Not only am I a political obsessive, I'm also a football obsessive. I check the sports sites such as ESPN every so often, and every Tuesday keep an eye out for Gregg Easterbrook's TMQ weekly rantings.
This week, he's working on the insanity and imbalances of the draft, but he also goes off on tangents and talks about other topics, sometimes politics. Halfway through his article for April 22nd, he goes off on the insanities of the Presidential campaign, and makes a pair of suggestions that once I read them made absolute perfect sense.
He points out how Presidential campaigners during the primary tend to be sitting elected officials (such as the current three survivors, McCain Obama and Clinton), who divide their time between campaigning and performing their elected duties. Easterbrook notes how they can't really campaign and work as Senators at the same time, and so suggests that in order to run for the office of Presidency you have to resign your current job and focus full-time on the campaign.
This makes truckloads of sense. Rather than stretching yourself thin juggling twenty things at once, you can now focus on just the campaign and juggle five things instead. Also, a resign-to-run law is honest, as you no longer get an income for a job you're not really doing (note the occasional dust-up in the press about who's absent during floor votes). Lemme quote from Easterbrook here:
States including Arizona, Florida and Georgia have in recent years passed "resign to run" laws that require an office-holder seeking higher office to resign from his or her present position. The time has come for a resign-to-run law at the federal level. Membership in the U.S. Congress should not be treated as a lifetime entitlement that pays whether you perform your sworn responsibilities or not.
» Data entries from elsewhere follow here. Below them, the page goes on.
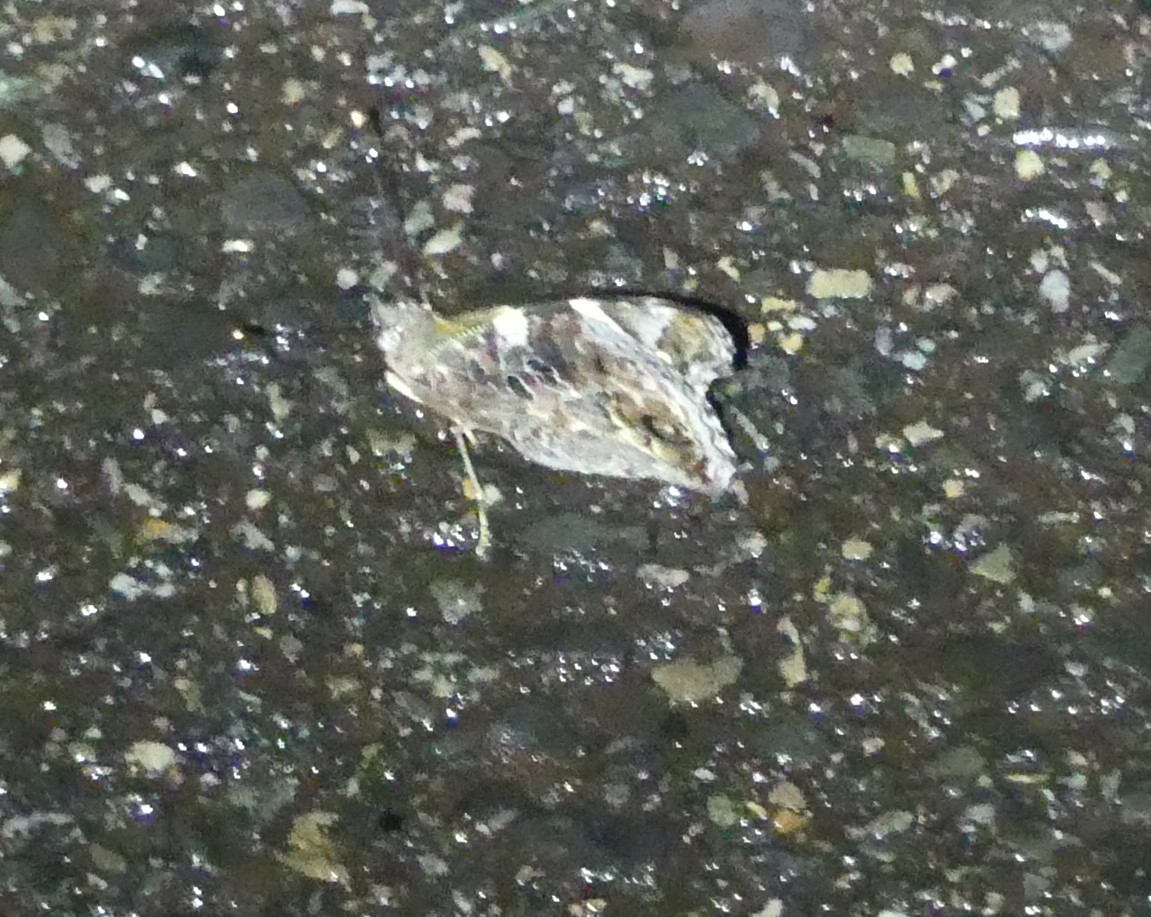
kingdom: Animalia
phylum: Arthropoda
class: Insecta
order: Lepidoptera
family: Nymphalidae
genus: Vanessa
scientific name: Vanessa itea
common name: Yellow admiral
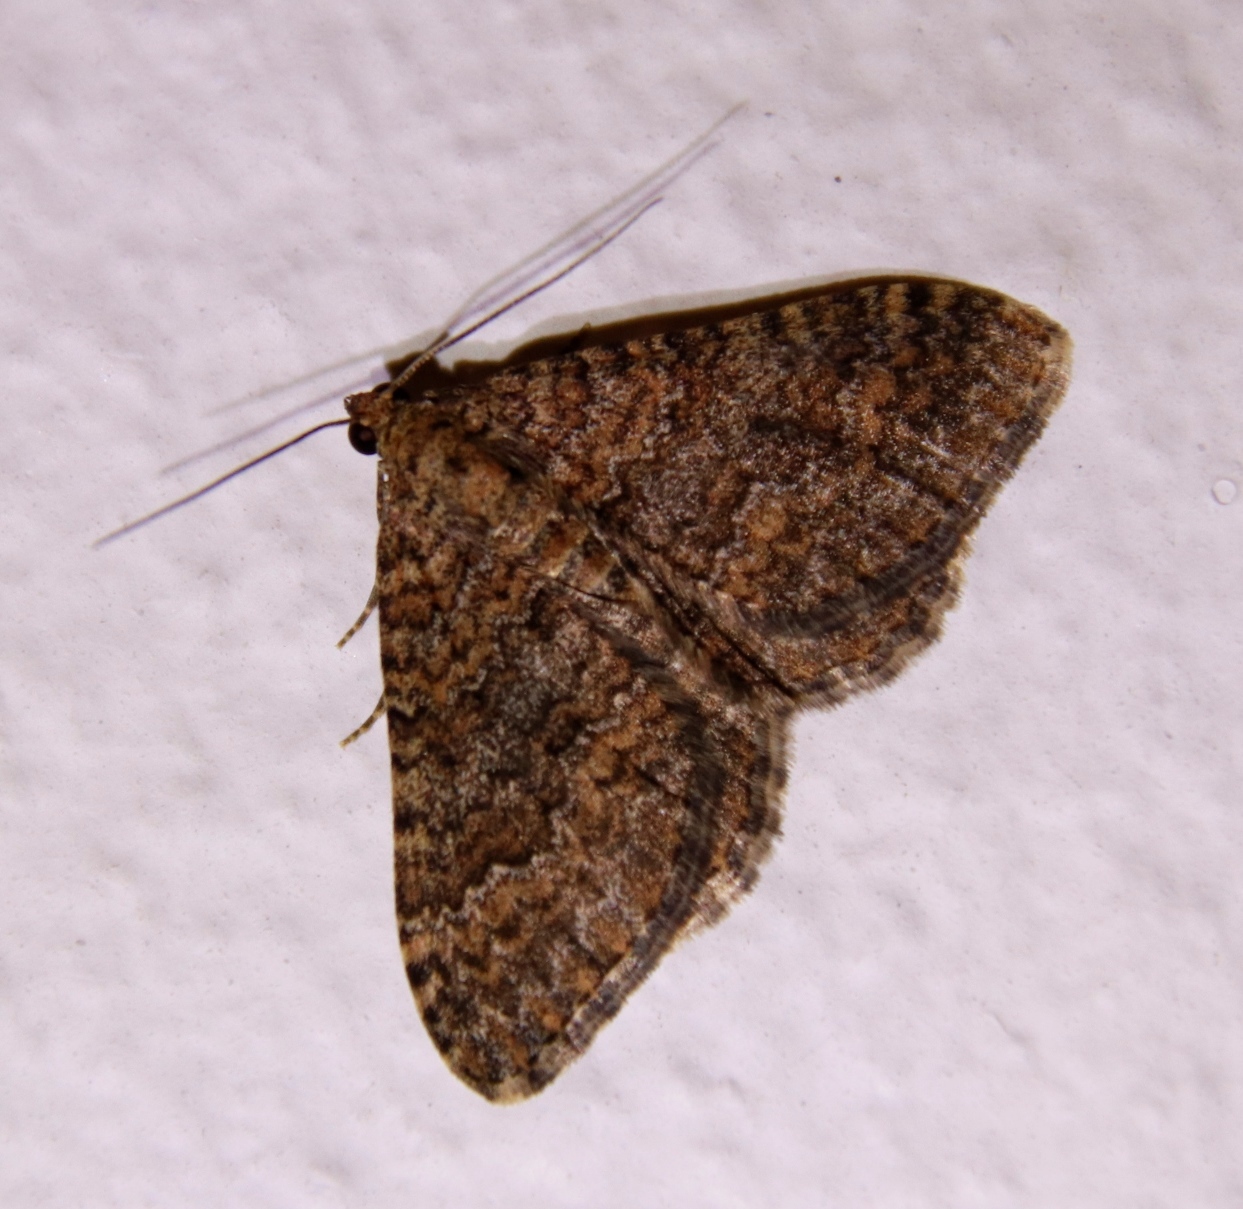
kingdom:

In 2007, Senator Chris Dodd of Connecticut, then in the Democratic field, actually moved to Iowa and lived in the state -- yet was still taking his taxpayer-funded salary for serving the people of Connecticut, a job he was making no pretense of performing. It may be nonsense that the current political reality requires a year of round-the-clock campaigning to win a party's nomination, but taxpayers should not subsidize this nonsense.
As a back-up proposal, Easterbrook suggested that Congress goes back to a per diem salary: get paid for the days you show up to work. Given that Congress has been and will always be prone to paid vacation leaves up the wazoo, and given that members of Congress have a habit of not showing up half the time anyway, why pay them for the days they're not clocking in? Forcing a per diem salary encourages they show up and do their jobs and be held accountable. I love that idea.
Yo, Easterbrook, dude, why aren't you writing for the Washington Post or New York Times? Oh, right. They don't hire columnists who make sense.